[Page-level text extractions]
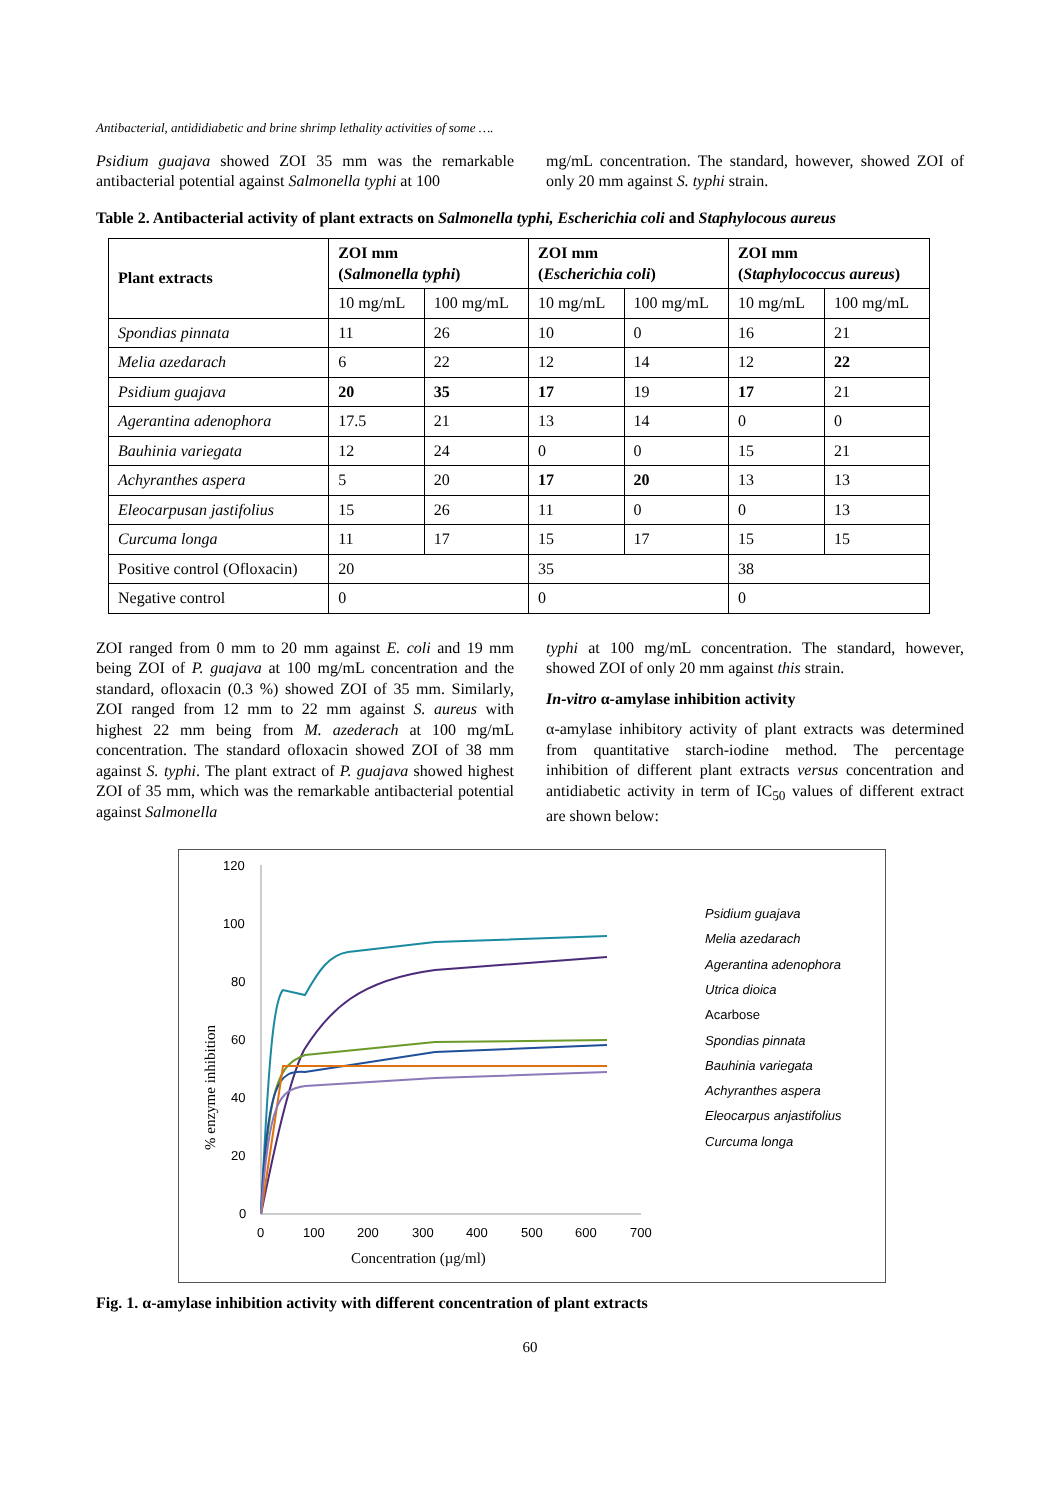Antibacterial, antididiabetic and brine shrimp lethality activities of some ….
Psidium guajava showed ZOI 35 mm was the remarkable antibacterial potential against Salmonella typhi at 100
mg/mL concentration. The standard, however, showed ZOI of only 20 mm against S. typhi strain.
Table 2. Antibacterial activity of plant extracts on Salmonella typhi, Escherichia coli and Staphylocous aureus
| Plant extracts | ZOI mm ( Salmonella typhi ) | | ZOI mm ( Escherichia coli ) | | ZOI mm ( Staphylococcus aureus ) | |
| --- | --- | --- | --- | --- | --- | --- |
| | 10 mg/mL | 100 mg/mL | 10 mg/mL | 100 mg/mL | 10 mg/mL | 100 mg/mL |
| Spondias pinnata | 11 | 26 | 10 | 0 | 16 | 21 |
| Melia azedarach | 6 | 22 | 12 | 14 | 12 | 22 |
| Psidium guajava | 20 | 35 | 17 | 19 | 17 | 21 |
| Agerantina adenophora | 17.5 | 21 | 13 | 14 | 0 | 0 |
| Bauhinia variegata | 12 | 24 | 0 | 0 | 15 | 21 |
| Achyranthes aspera | 5 | 20 | 17 | 20 | 13 | 13 |
| Eleocarpusan jastifolius | 15 | 26 | 11 | 0 | 0 | 13 |
| Curcuma longa | 11 | 17 | 15 | 17 | 15 | 15 |
| Positive control (Ofloxacin) | 20 | | 35 | | 38 | |
| Negative control | 0 | | 0 | | 0 | |
ZOI ranged from 0 mm to 20 mm against E. coli and 19 mm being ZOI of P. guajava at 100 mg/mL concentration and the standard, ofloxacin (0.3 %) showed ZOI of 35 mm. Similarly, ZOI ranged from 12 mm to 22 mm against S. aureus with highest 22 mm being from M. azederach at 100 mg/mL concentration. The standard ofloxacin showed ZOI of 38 mm against S. typhi. The plant extract of P. guajava showed highest ZOI of 35 mm, which was the remarkable antibacterial potential against Salmonella
typhi at 100 mg/mL concentration. The standard, however, showed ZOI of only 20 mm against this strain.
In-vitro α-amylase inhibition activity
α-amylase inhibitory activity of plant extracts was determined from quantitative starch-iodine method. The percentage inhibition of different plant extracts versus concentration and antidiabetic activity in term of IC<sub>50</sub> values of different extract are shown below:
120
100
80
60
40
20
0
0
100
200
300
400
500
600
700
Concentration (µg/ml)
% enzyme inhibition
Psidium guajava
Melia azedarach
Agerantina adenophora
Utrica dioica
Acarbose
Spondias pinnata
Bauhinia variegata
Achyranthes aspera
Eleocarpus anjastifolius
Curcuma longa
Fig. 1. α-amylase inhibition activity with different concentration of plant extracts
60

ASSIGNED TASK: Show every line above where "Salmonella" is found.

FINAL ANSWER:
Psidium guajava showed ZOI 35 mm was the remarkable antibacterial potential against Salmonella typhi at 100
Table 2. Antibacterial activity of plant extracts on Salmonella typhi, Escherichia coli and Staphylocous aureus
| Plant extracts | ZOI mm ( Salmonella typhi ) | | ZOI mm ( Escherichia coli ) | | ZOI mm ( Staphylococcus aureus ) | |
ZOI ranged from 0 mm to 20 mm against E. coli and 19 mm being ZOI of P. guajava at 100 mg/mL concentration and the standard, ofloxacin (0.3 %) showed ZOI of 35 mm. Similarly, ZOI ranged from 12 mm to 22 mm against S. aureus with highest 22 mm being from M. azederach at 100 mg/mL concentration. The standard ofloxacin showed ZOI of 38 mm against S. typhi. The plant extract of P. guajava showed highest ZOI of 35 mm, which was the remarkable antibacterial potential against Salmonella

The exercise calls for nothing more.